[Extracted data entries]
★ ★ ★

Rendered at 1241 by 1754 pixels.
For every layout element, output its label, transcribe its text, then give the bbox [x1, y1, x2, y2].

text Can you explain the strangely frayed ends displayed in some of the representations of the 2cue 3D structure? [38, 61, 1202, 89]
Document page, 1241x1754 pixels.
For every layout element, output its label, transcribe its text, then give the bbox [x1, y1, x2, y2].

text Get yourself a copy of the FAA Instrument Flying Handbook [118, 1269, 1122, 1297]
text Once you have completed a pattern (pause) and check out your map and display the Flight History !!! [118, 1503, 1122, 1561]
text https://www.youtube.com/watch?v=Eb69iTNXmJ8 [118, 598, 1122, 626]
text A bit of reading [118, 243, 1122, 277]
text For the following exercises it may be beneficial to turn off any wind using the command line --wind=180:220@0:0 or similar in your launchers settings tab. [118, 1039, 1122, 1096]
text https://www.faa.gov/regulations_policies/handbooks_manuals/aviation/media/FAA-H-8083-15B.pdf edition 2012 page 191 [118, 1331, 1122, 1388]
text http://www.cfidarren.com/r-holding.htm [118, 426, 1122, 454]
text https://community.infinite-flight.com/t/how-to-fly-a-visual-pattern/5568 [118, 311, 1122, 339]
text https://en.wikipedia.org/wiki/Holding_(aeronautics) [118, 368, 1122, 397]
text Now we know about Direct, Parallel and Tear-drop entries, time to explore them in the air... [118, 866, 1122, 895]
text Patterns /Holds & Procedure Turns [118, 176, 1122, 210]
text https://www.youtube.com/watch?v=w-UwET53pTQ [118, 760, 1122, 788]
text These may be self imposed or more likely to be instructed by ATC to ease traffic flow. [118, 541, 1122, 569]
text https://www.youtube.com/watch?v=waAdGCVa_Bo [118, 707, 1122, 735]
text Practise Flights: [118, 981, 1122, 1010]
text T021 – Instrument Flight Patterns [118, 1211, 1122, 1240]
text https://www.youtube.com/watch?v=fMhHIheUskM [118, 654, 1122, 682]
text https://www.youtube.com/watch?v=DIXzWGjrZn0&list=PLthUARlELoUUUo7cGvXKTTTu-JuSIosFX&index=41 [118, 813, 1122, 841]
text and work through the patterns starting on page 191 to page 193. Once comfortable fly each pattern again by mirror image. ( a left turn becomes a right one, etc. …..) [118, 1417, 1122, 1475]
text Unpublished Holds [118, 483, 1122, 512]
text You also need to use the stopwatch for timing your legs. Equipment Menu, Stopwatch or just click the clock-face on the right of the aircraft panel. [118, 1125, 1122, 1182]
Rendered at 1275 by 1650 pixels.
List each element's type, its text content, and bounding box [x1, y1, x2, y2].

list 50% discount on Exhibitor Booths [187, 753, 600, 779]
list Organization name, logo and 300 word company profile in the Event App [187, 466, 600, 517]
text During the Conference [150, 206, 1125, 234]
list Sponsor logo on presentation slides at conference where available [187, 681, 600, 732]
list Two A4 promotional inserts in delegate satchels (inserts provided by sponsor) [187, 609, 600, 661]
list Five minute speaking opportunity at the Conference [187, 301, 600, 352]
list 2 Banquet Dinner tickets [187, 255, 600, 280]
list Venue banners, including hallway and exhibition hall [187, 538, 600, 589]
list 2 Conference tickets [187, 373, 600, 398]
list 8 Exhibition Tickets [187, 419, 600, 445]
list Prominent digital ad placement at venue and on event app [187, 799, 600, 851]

★ ★ ★

**Problem statement**
Duplicate word for word the lines running from the start of the records through the line holding "text Can you", including both ends.

**Solution to the problem**
Rendered at 1241 by 1754 pixels.
For every layout element, output its label, transcribe its text, then give the bbox [x1, y1, x2, y2].

text Can you explain the strangely frayed ends displayed in some of the representations of the 2cue 3D structure? [38, 61, 1202, 89]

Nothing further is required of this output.